─── Data ───
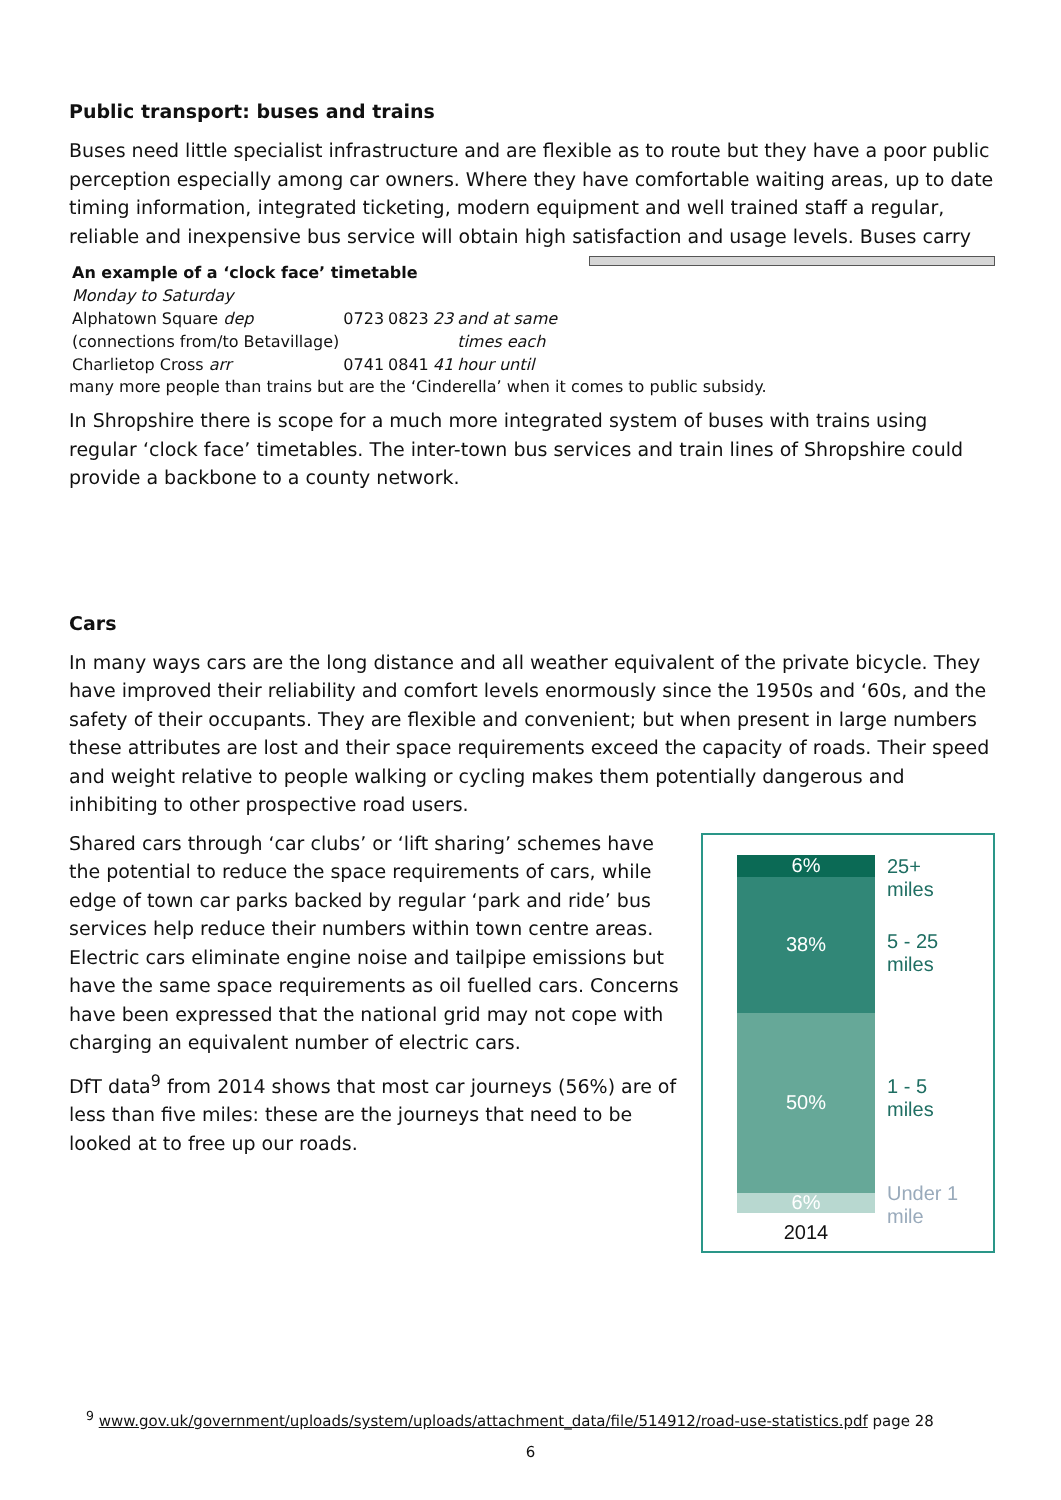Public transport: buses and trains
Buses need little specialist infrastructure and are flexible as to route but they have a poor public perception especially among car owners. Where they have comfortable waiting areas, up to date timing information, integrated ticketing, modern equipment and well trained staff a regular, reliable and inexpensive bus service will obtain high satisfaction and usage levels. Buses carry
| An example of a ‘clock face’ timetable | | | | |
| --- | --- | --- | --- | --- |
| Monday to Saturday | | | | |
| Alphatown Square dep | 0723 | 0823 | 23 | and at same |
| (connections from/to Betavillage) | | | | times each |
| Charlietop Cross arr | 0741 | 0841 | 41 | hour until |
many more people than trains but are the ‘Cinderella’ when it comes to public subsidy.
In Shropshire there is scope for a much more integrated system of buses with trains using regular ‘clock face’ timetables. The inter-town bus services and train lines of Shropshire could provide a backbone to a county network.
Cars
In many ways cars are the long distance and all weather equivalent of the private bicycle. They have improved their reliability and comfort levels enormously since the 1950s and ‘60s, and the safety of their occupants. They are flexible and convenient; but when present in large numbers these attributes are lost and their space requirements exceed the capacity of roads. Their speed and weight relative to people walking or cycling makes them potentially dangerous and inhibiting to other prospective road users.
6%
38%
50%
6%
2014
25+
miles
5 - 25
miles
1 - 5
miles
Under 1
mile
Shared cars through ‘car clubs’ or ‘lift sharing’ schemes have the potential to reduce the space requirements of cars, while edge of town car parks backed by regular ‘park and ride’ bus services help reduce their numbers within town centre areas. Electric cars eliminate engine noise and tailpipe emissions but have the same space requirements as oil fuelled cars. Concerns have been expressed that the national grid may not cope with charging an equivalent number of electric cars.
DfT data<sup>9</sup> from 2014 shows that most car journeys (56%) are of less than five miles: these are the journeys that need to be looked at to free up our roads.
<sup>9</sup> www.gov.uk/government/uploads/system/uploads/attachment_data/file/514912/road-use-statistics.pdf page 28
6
───
─── Data ───
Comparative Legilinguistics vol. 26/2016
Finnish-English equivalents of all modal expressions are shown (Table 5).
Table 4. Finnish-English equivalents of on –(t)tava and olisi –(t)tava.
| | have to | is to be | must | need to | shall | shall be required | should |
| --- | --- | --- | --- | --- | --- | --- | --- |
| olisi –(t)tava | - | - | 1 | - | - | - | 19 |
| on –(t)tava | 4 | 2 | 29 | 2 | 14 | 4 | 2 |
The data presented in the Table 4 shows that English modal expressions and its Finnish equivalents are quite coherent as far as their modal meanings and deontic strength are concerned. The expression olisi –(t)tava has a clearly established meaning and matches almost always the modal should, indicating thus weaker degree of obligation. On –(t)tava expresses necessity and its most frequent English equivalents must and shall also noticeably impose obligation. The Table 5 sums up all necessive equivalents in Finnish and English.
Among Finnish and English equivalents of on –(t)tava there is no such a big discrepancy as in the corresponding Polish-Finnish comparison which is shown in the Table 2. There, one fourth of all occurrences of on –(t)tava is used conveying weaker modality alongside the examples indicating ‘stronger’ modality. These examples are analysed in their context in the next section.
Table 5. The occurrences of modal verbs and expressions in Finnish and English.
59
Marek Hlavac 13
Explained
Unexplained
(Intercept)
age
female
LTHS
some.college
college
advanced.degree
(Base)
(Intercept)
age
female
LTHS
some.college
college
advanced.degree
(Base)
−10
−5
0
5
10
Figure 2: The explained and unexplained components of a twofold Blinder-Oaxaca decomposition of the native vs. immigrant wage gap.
───
_Your task:_
From the listing above, return the lines starting at the one with "Marek Hlavac 13" and ending at the one with "Figure 2: The", both kept, exactly as they appear and nothing more.

_Response to the task:_
Marek Hlavac 13
Explained
Unexplained
(Intercept)
age
female
LTHS
some.college
college
advanced.degree
(Base)
(Intercept)
age
female
LTHS
some.college
college
advanced.degree
(Base)
−10
−5
0
5
10
Figure 2: The explained and unexplained components of a twofold Blinder-Oaxaca decomposition of the native vs. immigrant wage gap.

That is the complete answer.